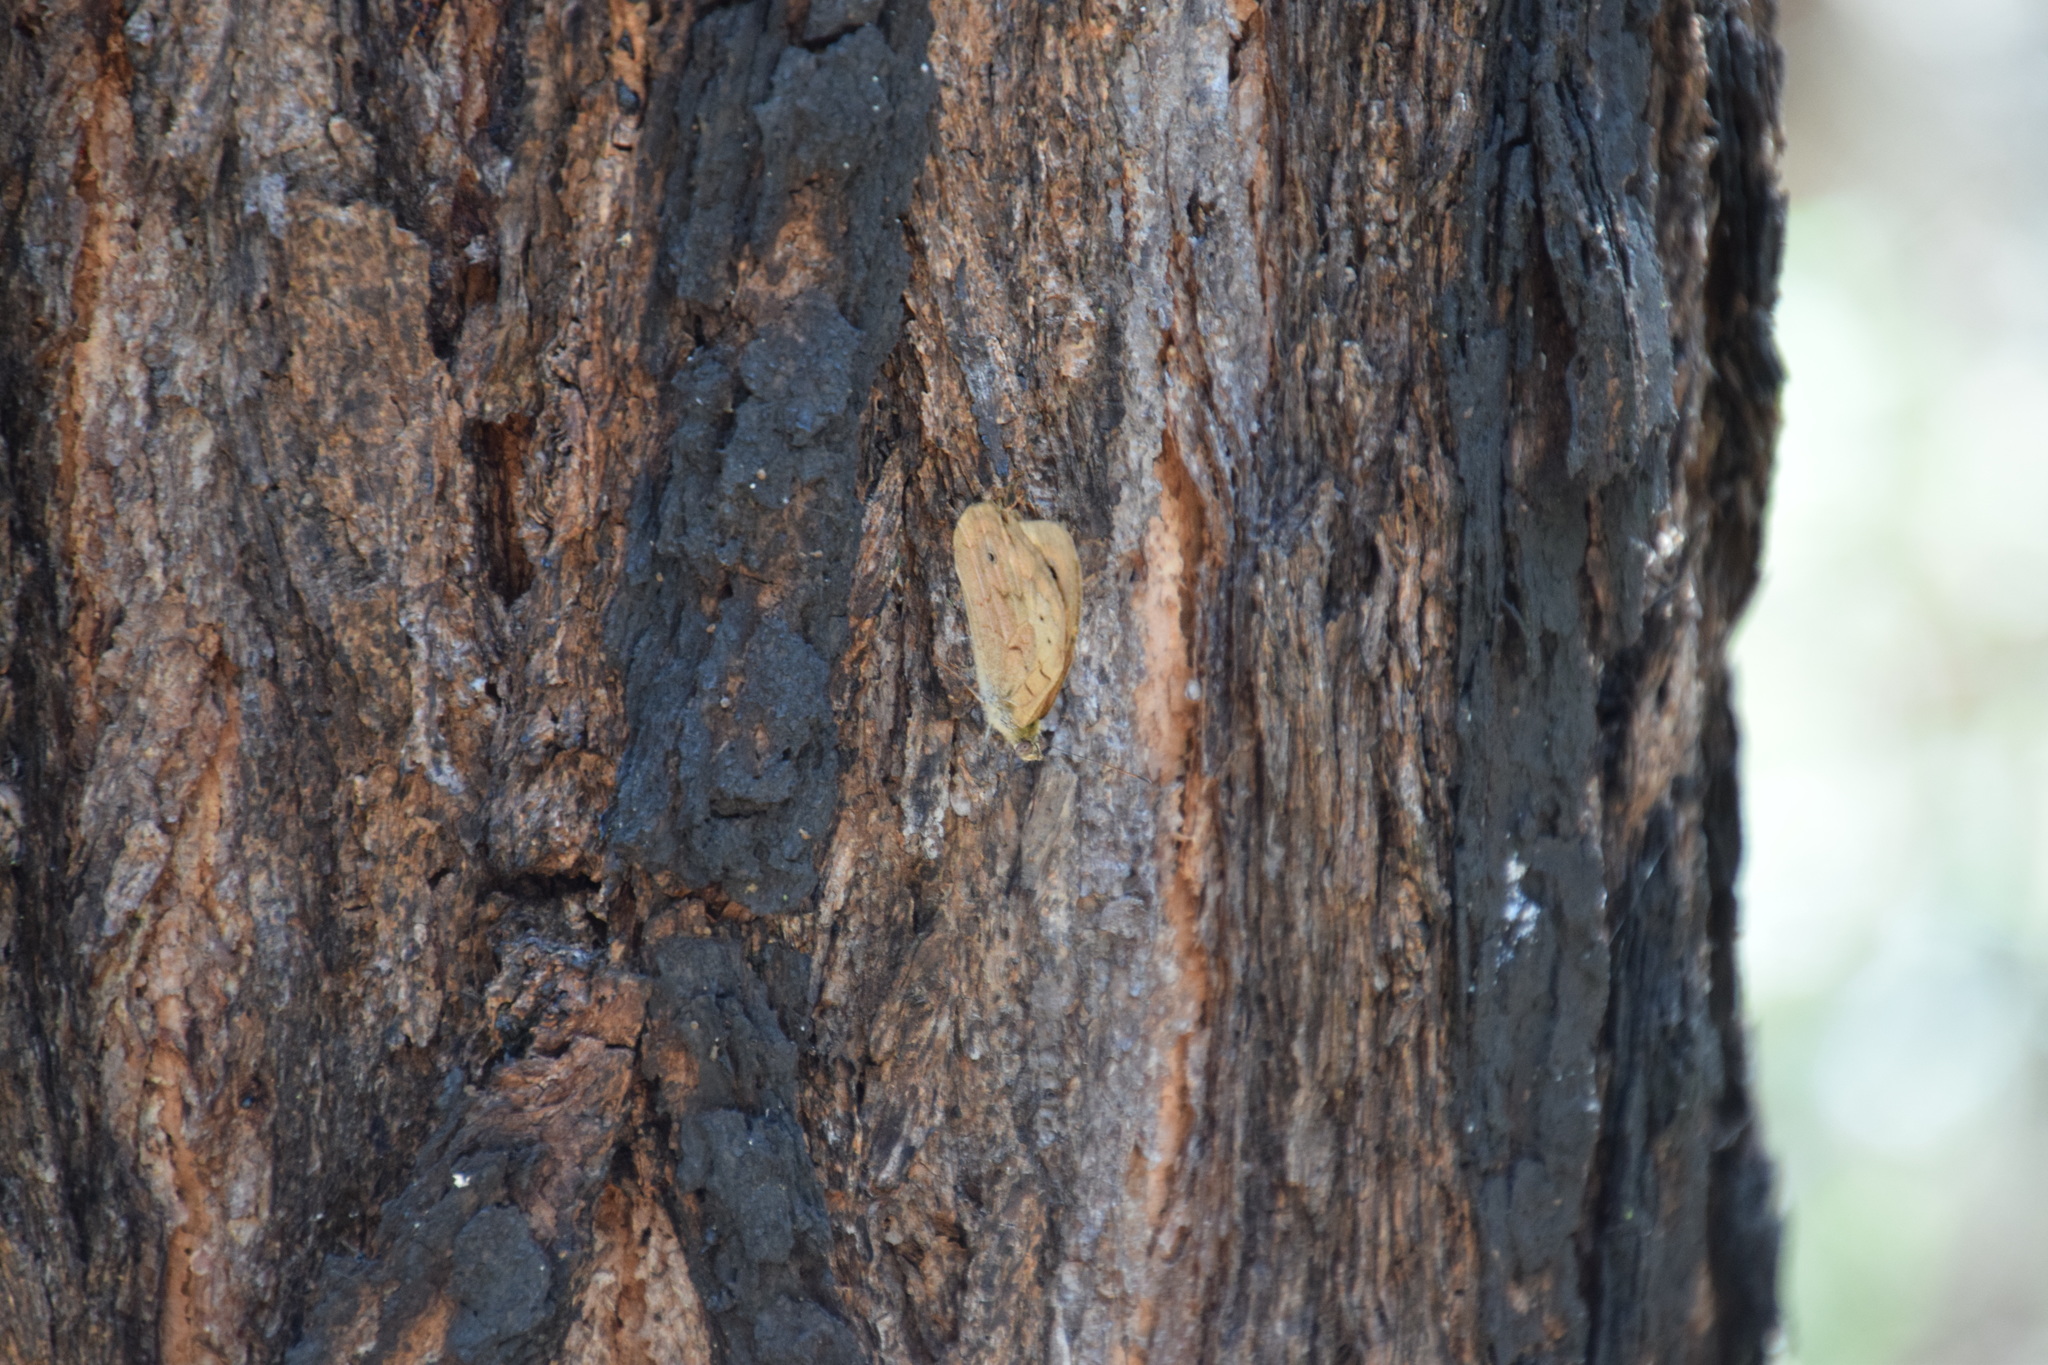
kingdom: Animalia
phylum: Arthropoda
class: Insecta
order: Lepidoptera
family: Nymphalidae
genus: Heteronympha
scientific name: Heteronympha merope
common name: Common brown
******************************
Rewrite the lines of the records with each "name" replaced by "label", keeping everything else unchanged. Leave the pictures out of your answer.

kingdom: Animalia
phylum: Arthropoda
class: Insecta
order: Lepidoptera
family: Nymphalidae
genus: Heteronympha
scientific label: Heteronympha merope
common label: Common brown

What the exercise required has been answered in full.